(Material supplied begins)

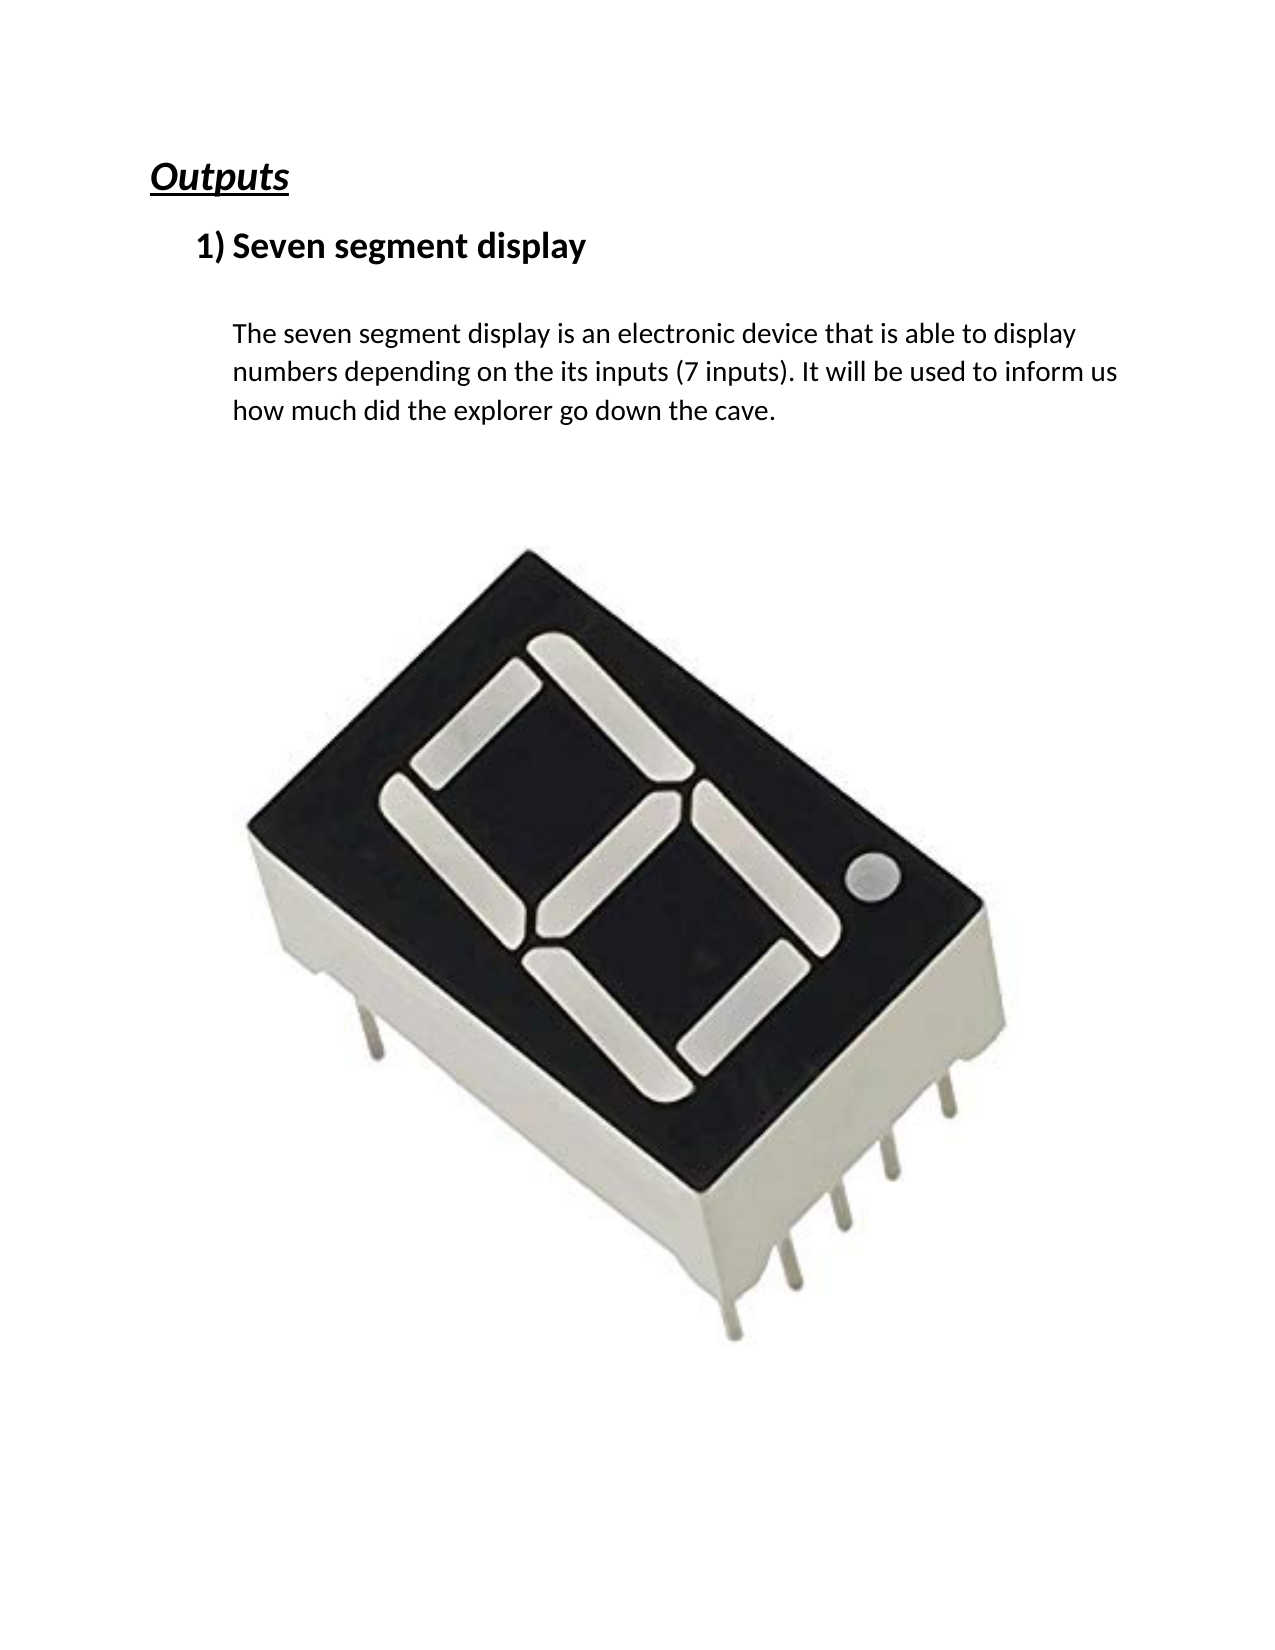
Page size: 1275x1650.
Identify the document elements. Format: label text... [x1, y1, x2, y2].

picture [232, 545, 1033, 1346]
list Seven segment display [195, 222, 1125, 267]
text Outputs [150, 150, 1125, 201]
list The seven segment display is an electronic device that is able to display numbers depending on the its inputs (7 inputs). It will be used to inform us how much did the explorer go down the cave. [232, 315, 1125, 427]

(Material supplied ends)

■ Task description
Give the listing above again in its entirety, exactly as written and free of images.

■ Response below
Page size: 1275x1650.
Identify the document elements. Format: label text... [x1, y1, x2, y2].

picture [232, 545, 1033, 1346]
list Seven segment display [195, 222, 1125, 267]
text Outputs [150, 150, 1125, 201]
list The seven segment display is an electronic device that is able to display numbers depending on the its inputs (7 inputs). It will be used to inform us how much did the explorer go down the cave. [232, 315, 1125, 427]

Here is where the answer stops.